Trade-offs in Financial AI: Explainability in a Trilemma with Accuracy and Compliance
As Artificial Intelligence (AI) becomes increasingly embedded in financial decision-making, the opacity of complex models presents significant challenges for professionals and regulators. While the field of Explainable AI (XAI) attempts to bridge this gap, current research often reduces the implementation challenge to a binary trade-off between model accuracy and explainability. This paper argues that such a view is insufficient for the financial domain, where algorithmic choices must navigate a complex sociotechnical web of strict regulatory bounds, budget constraints, and latency requirements. Through semi-structured interviews with twenty finance professionals, ranging from C-suite executives and developers to regulators across multiple regions, this study empirically investigates how practitioners prioritize explainability relative to four competing factors: accuracy, compliance, cost, and speed. Our findings reveal that these priorities are structured not as a simple trade-off, but as a system of distinct prerequisites and constraints. Accuracy and compliance emerge as non-negotiable “hygiene factors”: without them, an AI system is viewed as a liability regardless of its transparency. Operational levers (speed and cost) serve as secondary constraints that determine practical feasibility, while ease of understanding functions as a gateway to adoption, shaping whether AI tools are trusted, used, and defensible in practice.
💡 Research Summary
The paper investigates how financial professionals balance five competing dimensions—accuracy, regulatory compliance, cost, speed, and explainability—when adopting AI systems. While the Explainable AI (XAI) literature traditionally frames a binary trade‑off between accuracy and explainability, the authors argue that this view is insufficient for the financial sector, where strict regulatory mandates, budgetary limits, and latency requirements impose additional constraints.

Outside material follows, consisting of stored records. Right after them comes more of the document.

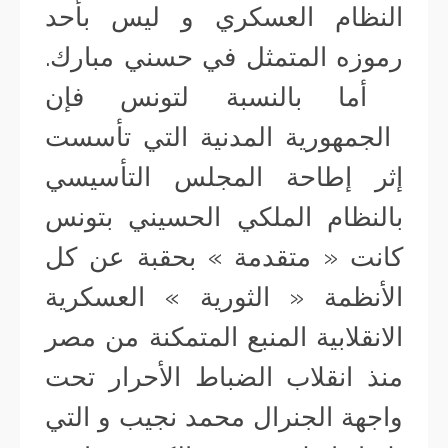
النظام العسكري و ليس بأحد
رموزه المتمثل في حسني مبارك.
أما بالنسبة لتونس فإن
الجمهورية المدنية التي تأسست
إثر إطاحة المجلس التأسيسي
بالنظام الملكي الحسيني بتونس
كانت « متقدمة » بحقبة عن كل
الأنظمة « الثورية » العسكرية
الانقلابية المنبع المتمكنة من مصر
منذ انقلاب الضباط الأحرار تحت
واجهة الجنرال محمد نجيب و التي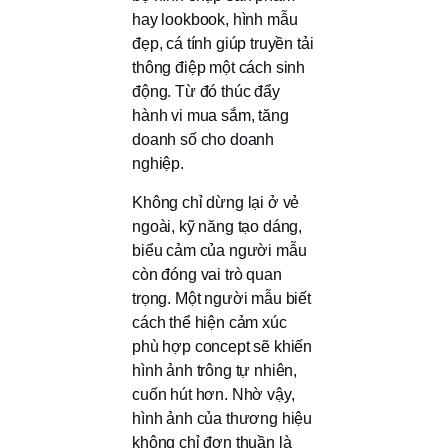
hay lookbook, hình mẫu
đẹp, cá tính giúp truyền tải
thông điệp một cách sinh
động. Từ đó thúc đẩy
hành vi mua sắm, tăng
doanh số cho doanh
nghiệp.
Không chỉ dừng lại ở vẻ
ngoài, kỹ năng tạo dáng,
biểu cảm của người mẫu
còn đóng vai trò quan
trọng. Một người mẫu biết
cách thể hiện cảm xúc
phù hợp concept sẽ khiến
hình ảnh trông tự nhiên,
cuốn hút hơn. Nhờ vậy,
hình ảnh của thương hiệu
không chỉ đơn thuần là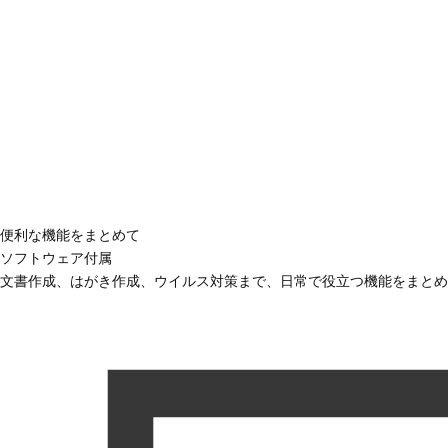
便利な機能をまとめて
ソフトウェア付属
文書作成、はがき作成、ウイルス対策まで、日常で役立つ機能をまとめ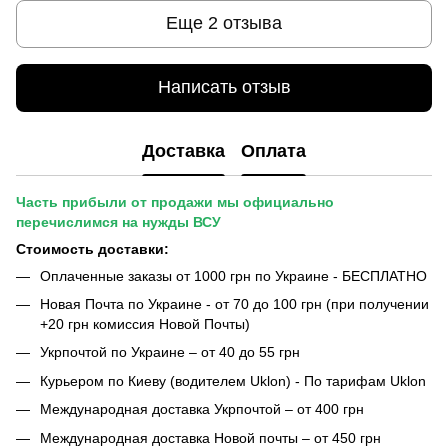
Еще 2 отзыва
Написать отзыв
Доставка
Оплата
Часть прибыли от продажи мы официально
перечислимся на нужды ВСУ
Стоимость доставки:
Оплаченные заказы от 1000 грн по Украине - БЕСПЛАТНО
Новая Почта по Украине - от 70 до 100 грн (при получении
+20 грн комиссия Новой Почты)
Укрпочтой по Украине – от 40 до 55 грн
Курьером по Киеву (водителем Uklon) - По тарифам Uklon
Международная доставка Укрпочтой – от 400 грн
Международная доставка Новой почты – от 450 грн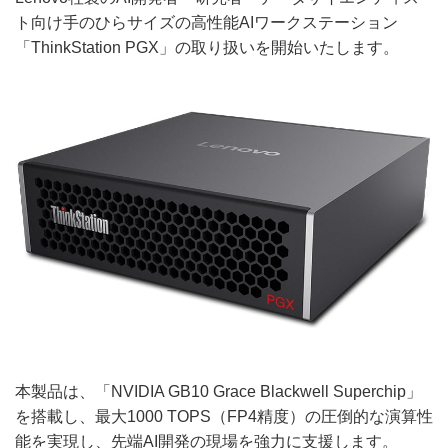
ト向け手のひらサイズの高性能AIワークステーション
「ThinkStation PGX」の取り扱いを開始いたします。
本製品は、「NVIDIA GB10 Grace Blackwell Superchip」
を搭載し、最大1000 TOPS（FP4精度）の圧倒的な演算性
能を実現し、先端AI開発の現場を強力に支援します。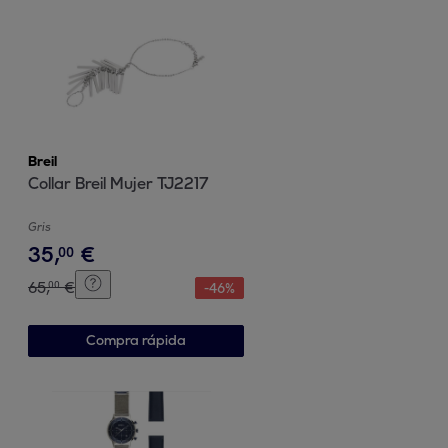
Breil
Collar Breil Mujer TJ2217
Gris
35
,
€
00
65
,
€
00
-
46
%
Compra rápida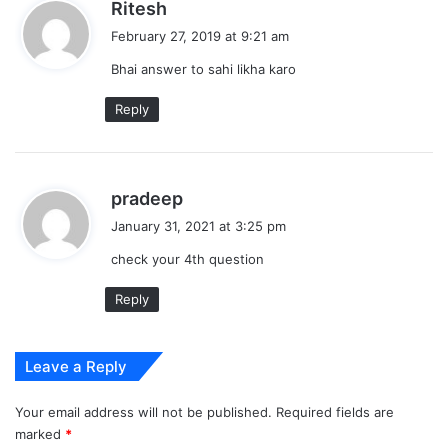
s
Ritesh
a
February 27, 2019 at 9:21 am
y
Bhai answer to sahi likha karo
s
:
Reply
s
pradeep
a
January 31, 2021 at 3:25 pm
y
check your 4th question
s
:
Reply
Leave a Reply
Your email address will not be published.
Required fields are
marked
*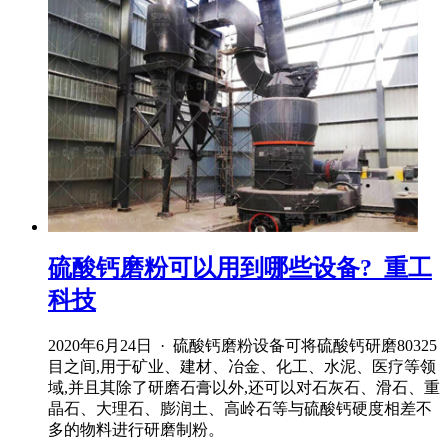
硫酸钙磨粉可以用到哪些设备?_重工
科技
2020年6月24日 · 硫酸钙磨粉设备可将硫酸钙研磨80325
目之间,用于矿业、建材、冶金、化工、水泥、医疗等领
域,并且其除了研磨石膏以外,还可以对石灰石、滑石、重
晶石、大理石、膨润土、高岭石等与硫酸钙硬度相差不
多的物料进行研磨制粉。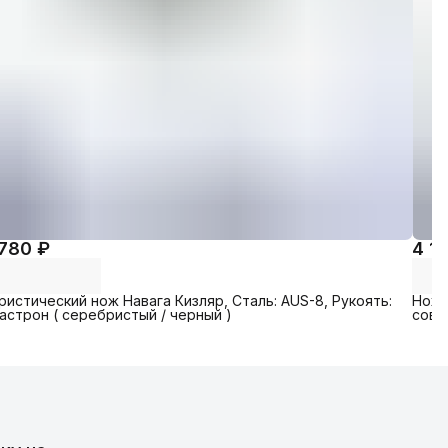
 780 ₽
4 1
ристический нож Навага Кизляр, Cталь: AUS-8, Рукоять:
Нож 
астрон ( серебристый / черный )
сови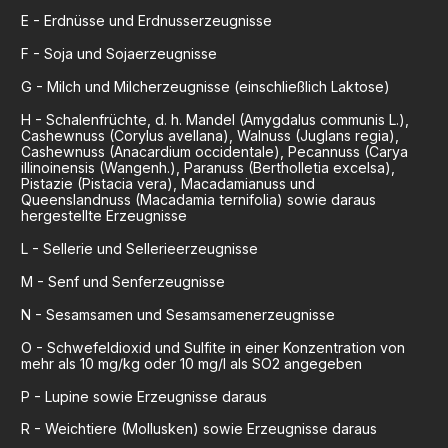
E
-
Erdnüsse und Erdnusserzeugnisse
F
-
Soja und Sojaerzeugnisse
G
-
Milch und Milcherzeugnisse (einschließlich Laktose)
H
-
Schalenfrüchte, d. h. Mandel (Amygdalus communis L.),
Cashewnuss (Corylus avellana), Walnuss (Juglans regia),
Cashewnuss (Anacardium occidentale), Pecannuss (Carya
illinoinensis (Wangenh.), Paranuss (Bertholletia excelsa),
Pistazie (Pistacia vera), Macadamianuss und
Queenslandnuss (Macadamia ternifolia) sowie daraus
hergestellte Erzeugnisse
L
-
Sellerie und Sellerieerzeugnisse
M
-
Senf und Senferzeugnisse
N
-
Sesamsamen und Sesamsamenerzeugnisse
O
-
Schwefeldioxid und Sulfite in einer Konzentration von
mehr als 10 mg/kg oder 10 mg/l als SO2 angegeben
P
-
Lupine sowie Erzeugnisse daraus
R
-
Weichtiere (Mollusken) sowie Erzeugnisse daraus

Using semi‑structured interviews with twenty stakeholders—including C‑suite executives, data scientists, risk officers, and regulators—from multiple regions, the study adopts a qualitative coding approach (open, axial, and thematic coding) validated by inter‑coder reliability (κ = 0.82). The analysis reveals a hierarchical “hygiene‑factor” model: accuracy and compliance are non‑negotiable prerequisites; without them, any level of transparency is irrelevant because the system is deemed a liability. Cost and speed function as secondary operational levers that determine whether a model is feasible to deploy at scale. Explainability, reconceptualized as “ease of understanding,” acts as a gateway to adoption—only models whose outputs can be readily interpreted by business users, documented for auditors, and communicated to regulators are actually used.
The authors further propose a four‑layer systems view of AI in finance: (1) the model layer (where classic accuracy‑explainability tension resides), (2) the decision‑support system (DSS) layer (where user‑centric, context‑specific explanations are needed), (3) the enterprise architecture layer (where latency and implementation cost are managed), and (4) the broader sociotechnical system (including institutions, norms, and external oversight). They argue that explainability must be delivered consistently across all layers—e.g., SHAP values must be transformed into intuitive dashboards, automated reports, and regulatory‑compliant documentation.
Key contributions include: (i) empirical evidence that financial AI decision‑making cannot be reduced to a simple accuracy‑explainability curve; (ii) a nuanced taxonomy of “hygiene factors” versus “operational constraints” versus “adoption gateways”; (iii) practical guidance for practitioners to design multi‑layered XAI pipelines that satisfy both internal efficiency and external regulatory scrutiny; and (iv) policy recommendations urging regulators to specify not only that explanations be provided, but also who the audience is, the format, and the timing of delivery.
Limitations are acknowledged—sample size, regional concentration, and reliance on self‑reported priorities—and future work is suggested, such as large‑scale surveys, longitudinal case studies of deployed AI systems, and rigorous fidelity assessments of LLM‑generated explanations. Overall, the paper reframes explainability in financial AI as part of a complex trilemma involving accuracy, compliance, cost, and speed, offering both scholarly insight and actionable roadmaps for industry and regulators.